Is it really mean squared error?

Hello. In the 4th notebook about MNIST basics, there is a line of code that defines a loss function before going through the end-to-end stochastic gradient descent example. That line is:

``````def mse(preds, targets):
return ((preds-targets)**2).mean().sqrt()
``````

The name of the function is chosen as `mse`, but the formula is clearly indicating that the loss function is calculating the square root of MSE! Wouldn’t it be more correct if either the name of the function were RMSE (corresponding to root mean squared error), or the `.sqrt()` part were removed?

I am a little bit confused…

I’d agree with you that the loss here is actually `rmse`, not `mse`. However, it also really doesn’t matter very much. (The MSE “punishes” wrong values more than the RMSE.)

Also, in Step 3, the initial loss value is 25823.8086, wich is clearly not something that you get after calcluating the square root of the sum of the squared errors.

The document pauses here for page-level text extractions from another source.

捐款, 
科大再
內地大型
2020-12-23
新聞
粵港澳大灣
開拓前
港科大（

``````loss = mse(preds, speed)
loss
Out: tensor(25823.8086, grad_fn=<MeanBackward0>)
``````

Instead, I assume that this is the value that you get after using MSE method, but not RMSE… This is so convoluted and not beginner-friendly…

I don’t know exactly what notebook this is, but note that the `grad_fn` says `MeanBackward0`. That makes me believe the `mean()` operation was the last thing executed. Otherwise it would have said something like `SqrtBackward`. (I may be wrong about this, but it does look like the `sqrt` was never used.)